Elder values are not an automatic wisdom which arrives as we grow older. There are young people who have these values and some elders who have not developed these values.
Aging is often seen as a loss paradigm. There is a loss of independence, physical skills and strength. Our culture sees growing older from a belief that we are declining. However, it is also true that aging brings resilience.
Our workshop host paired up participants and we discussed a symptom we are experiencing which is associated with aging. We shared how it has reduced our earlier state of health. I focused on chronic pain which has reduced my productivity, made sleep difficult and is hard to cope with each day. My workshop partner struggled with similar issues and we quickly felt a connection in the challenges we face.
This exercise asked us to focus on the feeling of having this symptom and what we would experience if the symptom would increase. My heart sank at the thought of my pain increasing. I would no longer be able to do things I can do now. I felt despair. I wanted to change the subject, stop participating in this workshop activity. As I shared this, my partner’s compassion helped me stay with the task at hand. I was reminded of how my pain guides me to use my time and energy for what matters most to me. It, also, nudges me to remember to take care of myself.
As there is a reduction in our body’s ability to function, other aspects emerge, such as spiritually. Nader shared that feeling sad and scared are necessary to get to something bigger than myself. There is a deep urge to connect with something deeper, something bigger.
Nader led us in a process of working with our “inner elder” in which the older you is speaking to younger you. He suggested that we imagine being 100 years old and look back on our lives. Look for the joys and difficulties we have felt, all we have done, all we have been. Look for the beauty in how we have lived and what we have brought to others. Walk around a little bit like that 100 year old person and notice how we experience this. Let a song arise. I found myself drifting to an old folk song about our oneness, “Because All Men are Brothers,” and particularly, the final verse given our current civil unrest and world-wide pandemic.
“Let every voice be thunder, let every heart beat strong
Until all tyrants perish, our work shall not be done
Let not our memories fail us, the lost year shall be found
Let slavery’s chains be broken the whole wide world around.”
Lyrics by Tom Glazer and Pete Seeger
We also reflected on a difficulty in our lives and consider how the older self/inner elder would be with us and perhaps help us with the difficulty.
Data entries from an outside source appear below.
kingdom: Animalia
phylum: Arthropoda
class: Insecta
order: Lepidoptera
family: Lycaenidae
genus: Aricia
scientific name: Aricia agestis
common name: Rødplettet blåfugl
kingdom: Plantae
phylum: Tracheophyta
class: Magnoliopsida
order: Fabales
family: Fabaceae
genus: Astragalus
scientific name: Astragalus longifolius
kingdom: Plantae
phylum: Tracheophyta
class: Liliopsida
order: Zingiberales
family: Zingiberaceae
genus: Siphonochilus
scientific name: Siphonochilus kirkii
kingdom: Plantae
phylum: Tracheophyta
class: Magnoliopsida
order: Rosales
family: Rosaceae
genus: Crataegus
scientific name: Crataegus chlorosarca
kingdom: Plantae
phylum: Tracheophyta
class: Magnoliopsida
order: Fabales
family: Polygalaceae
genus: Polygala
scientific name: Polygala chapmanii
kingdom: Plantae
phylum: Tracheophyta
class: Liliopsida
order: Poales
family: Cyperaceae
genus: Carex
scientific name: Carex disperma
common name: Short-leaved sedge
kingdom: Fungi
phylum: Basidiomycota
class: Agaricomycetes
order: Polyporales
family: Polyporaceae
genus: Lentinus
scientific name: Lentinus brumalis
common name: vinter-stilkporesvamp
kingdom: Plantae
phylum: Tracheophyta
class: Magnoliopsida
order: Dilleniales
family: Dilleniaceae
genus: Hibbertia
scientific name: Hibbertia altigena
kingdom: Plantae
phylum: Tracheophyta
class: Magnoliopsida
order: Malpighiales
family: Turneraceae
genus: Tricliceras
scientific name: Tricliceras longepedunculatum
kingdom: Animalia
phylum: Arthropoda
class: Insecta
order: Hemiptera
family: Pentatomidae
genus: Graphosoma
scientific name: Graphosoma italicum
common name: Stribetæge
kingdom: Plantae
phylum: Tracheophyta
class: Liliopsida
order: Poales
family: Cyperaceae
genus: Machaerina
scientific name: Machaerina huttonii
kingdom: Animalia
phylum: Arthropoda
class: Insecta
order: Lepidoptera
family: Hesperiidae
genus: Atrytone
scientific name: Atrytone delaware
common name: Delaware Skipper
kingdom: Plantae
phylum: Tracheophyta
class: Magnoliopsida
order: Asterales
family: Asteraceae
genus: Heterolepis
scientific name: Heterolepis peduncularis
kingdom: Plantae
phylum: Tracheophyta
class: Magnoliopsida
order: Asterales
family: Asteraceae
I found great comfort in this process as I carry a deep concern for someone I love. I could imagine my older self looking on this situation with compassion, giving reassurance that my efforts to support are not in vain, as well as hope for healing for this friend.
This workshop deepened my respect for those who are in their final years. It helped me process emotions I am experiencing as I am in my mid-sixties and I am beginning to deal with many of the struggles common as we age.
With an emphasis on wholeness, paying attention to our authentic selves, slowing down, personal connection with others, and being rather than doing, elder values are urgently needed for our personal well-being, the well-being of others and ultimately for our world to heal.